Word FrequencyInside Google Book Search‘s Diego Puppin, a software engineer at Google, writes about a new addition to the book summary for some of the books at Google Books: “As with the other features on the Book Overview page, the word cloud is meant to offer a new way to explore our catalog. If you are trying to learn about Italian art, a search in our index will find many good books on the Renaissance period. Use the cloud of common terms to tell what each book is about.”

Word frequency is an interesting way to present the content of a particular work and could help people searching for specific information determine whether a book’s worth their time. Because many of the most useful nuggets of information are found in isolation, an odd connection or quote offered by a writer, the word count could also mislead readers into thinking that a book must be largely about a topic in order to be useful. Summaries cut both ways.

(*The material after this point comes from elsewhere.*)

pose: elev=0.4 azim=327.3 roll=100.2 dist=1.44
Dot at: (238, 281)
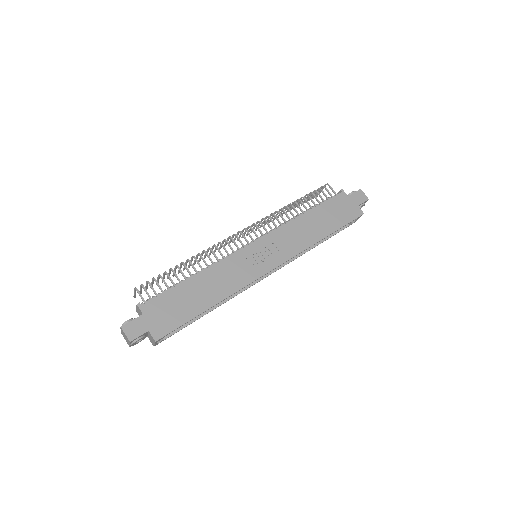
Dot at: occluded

As a tool for understanding differences between books and their times, however, word frequency is extremely interesting, as Puppin notes. Mario Alinei did groundbreaking work on analyzing the transformation of Italian over decades in the 1960s. There are also interesting tools for surfing word frequency generally, across all language or within any text. For example, WriteWords, a Britsh site, is one of many lets visitors paste text into its site and returns a word frequency analysis of the text. A long-time favorite of mine is WordCount, a nicely executed navigable presentation of the instance of words in English based on an analysis of the British National Corpus, a 100-million word collection of writing and spoken examples of English.